In the polarised debates about Formula 1 2026's racing style, there's a point which those bemoaning its artificiality probably need to accept: no matter what tweaks to the technical regulations that are made later this season or into 2027, F1 is not about to willingly surrender the dramatic wheel-to-wheel dices the new rules have facilitated.
It's just too spectacular, too viscerally exciting, too appealing to new fans for F1's commercial powers to give up. No matter how strongly hardcore fans feel that it's too artificial.
F1 will for sure try to address concerns about energy deployment variations, making overtakes ridiculously easy, as at Melbourne's Turn 9, when the sudden loss of 470bhp by the lead car towards the end of the straight allowed the following car, still with battery deployment, to sail by with no particular skill required of the driver.

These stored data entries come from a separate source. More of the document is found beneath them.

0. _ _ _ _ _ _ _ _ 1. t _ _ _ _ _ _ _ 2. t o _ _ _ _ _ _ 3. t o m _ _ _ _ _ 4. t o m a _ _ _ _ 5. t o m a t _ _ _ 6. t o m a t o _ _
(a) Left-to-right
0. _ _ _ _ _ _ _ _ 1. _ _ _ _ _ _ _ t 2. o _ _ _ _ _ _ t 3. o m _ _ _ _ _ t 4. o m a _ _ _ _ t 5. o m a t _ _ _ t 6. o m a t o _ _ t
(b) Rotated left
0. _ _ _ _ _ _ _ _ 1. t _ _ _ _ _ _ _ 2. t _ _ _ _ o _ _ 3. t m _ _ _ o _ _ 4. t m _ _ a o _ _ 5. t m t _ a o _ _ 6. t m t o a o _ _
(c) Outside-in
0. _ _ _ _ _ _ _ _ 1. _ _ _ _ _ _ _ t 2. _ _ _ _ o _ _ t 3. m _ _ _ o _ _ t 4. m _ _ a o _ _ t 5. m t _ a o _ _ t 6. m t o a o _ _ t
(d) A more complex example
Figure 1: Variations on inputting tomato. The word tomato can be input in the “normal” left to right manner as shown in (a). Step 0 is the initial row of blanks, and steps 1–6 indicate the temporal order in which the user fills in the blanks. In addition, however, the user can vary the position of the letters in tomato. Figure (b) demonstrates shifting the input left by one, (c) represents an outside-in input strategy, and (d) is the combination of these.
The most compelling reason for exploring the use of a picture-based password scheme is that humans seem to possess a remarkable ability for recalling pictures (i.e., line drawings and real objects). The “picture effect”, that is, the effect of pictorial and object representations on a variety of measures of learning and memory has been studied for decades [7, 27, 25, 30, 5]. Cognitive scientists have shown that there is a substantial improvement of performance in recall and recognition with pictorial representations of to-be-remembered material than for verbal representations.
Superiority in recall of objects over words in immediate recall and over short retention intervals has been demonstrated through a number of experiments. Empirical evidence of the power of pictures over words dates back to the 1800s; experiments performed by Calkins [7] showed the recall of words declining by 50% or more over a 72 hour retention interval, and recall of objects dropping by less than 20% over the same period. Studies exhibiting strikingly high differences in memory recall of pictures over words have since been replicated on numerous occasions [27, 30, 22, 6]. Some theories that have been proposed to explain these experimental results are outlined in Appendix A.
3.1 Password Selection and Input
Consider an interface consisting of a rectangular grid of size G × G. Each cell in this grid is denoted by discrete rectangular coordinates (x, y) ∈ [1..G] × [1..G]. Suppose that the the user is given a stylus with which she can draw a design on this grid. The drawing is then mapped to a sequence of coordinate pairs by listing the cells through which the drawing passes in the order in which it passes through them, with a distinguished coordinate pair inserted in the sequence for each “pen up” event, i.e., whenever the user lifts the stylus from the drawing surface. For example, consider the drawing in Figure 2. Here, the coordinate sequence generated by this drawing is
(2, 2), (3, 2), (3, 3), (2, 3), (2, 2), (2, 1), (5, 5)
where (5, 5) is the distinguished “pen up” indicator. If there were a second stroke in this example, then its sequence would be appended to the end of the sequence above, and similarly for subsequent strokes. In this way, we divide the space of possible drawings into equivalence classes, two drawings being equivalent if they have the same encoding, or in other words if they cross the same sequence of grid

The overtaking at Shanghai - a much less energy-starved circuit - was somewhat different in nature to that. Dicing cars were arriving at the braking zone for Turn 14 - the prime overtaking spot - with equally depleted batteries and the moves were conventional outbraking ones.
Similarly, they'd then each harvest enough energy by braking for Turns 14 and 15 that they'd comfortably have enough battery to fight out Turns 1/2/3 in a conventional way.
The boost function was still allowing the Mercedes/Ferrari dice (and the Lewis Hamilton-Charles Leclerc dice within Ferrari) to last for many laps by giving the car behind the extra energy to stay in touch. But the actual overtakes were, in the main, down to the drivers.
The way the circuit layout worked meant that any momentary 470bhp mismatches came far too early on that long back straight to guarantee an overtake into the corner. Trying to replicate this at all circuits to give the great entertainment without the meritless battery pass is going to be difficult, but that's for sure where F1 will be looking.
But it absolutely will not be attempting to recreate the old format of racing now that it's tasted the honey of TV-friendly racing action it's long only dreamed of. F1 hasn't seen this sort of extended wheel-to-wheel action since the pre-chicane Monza slipstreaming days over half-a-century ago.
However, it might ponder that the Mercedes/Ferrari lead battles are not only predicated upon the new energy split/boost button/active aero regulations. There's another crucial factor: the diametrically opposed traits of the two cars, with a Ferrari that is faster off the line to make the Mercedes qualifying advantage positionally worthless, but a Mercedes which is powerful enough to eventually grind its way by the Ferrari after many laps of boost-assisted dicing. We didn't, after all, see quite the same long-running wheel-to-wheel exchanges further down the field.
If the expected performance-equalising Additional Design and Upgrade Opportunities mechanism is used to peg the Mercedes power unit back after six races, as widely expected, might the delicate balance of qualities between the two cars be broken?
If it really wishes to sustain this spectacular pattern of racing, F1 needs to be careful not only in how it tweaks the energy splits, but also in how it applies the ADUO.
"Let's see what kind of political knives are going to come out in the next few weeks and months," says Mercedes' Toto Wolff before going on to praise the racing action.
"What we've seen is good racing. With many overtakes. We were all part of F1 where there was no overtake, literally. Sometimes we are too nostalgic about the old years, but I think the product is good."
Obviously, Wolff will be protective of his team's advantage in how he's framing his argument. But that doesn't make the argument wrong.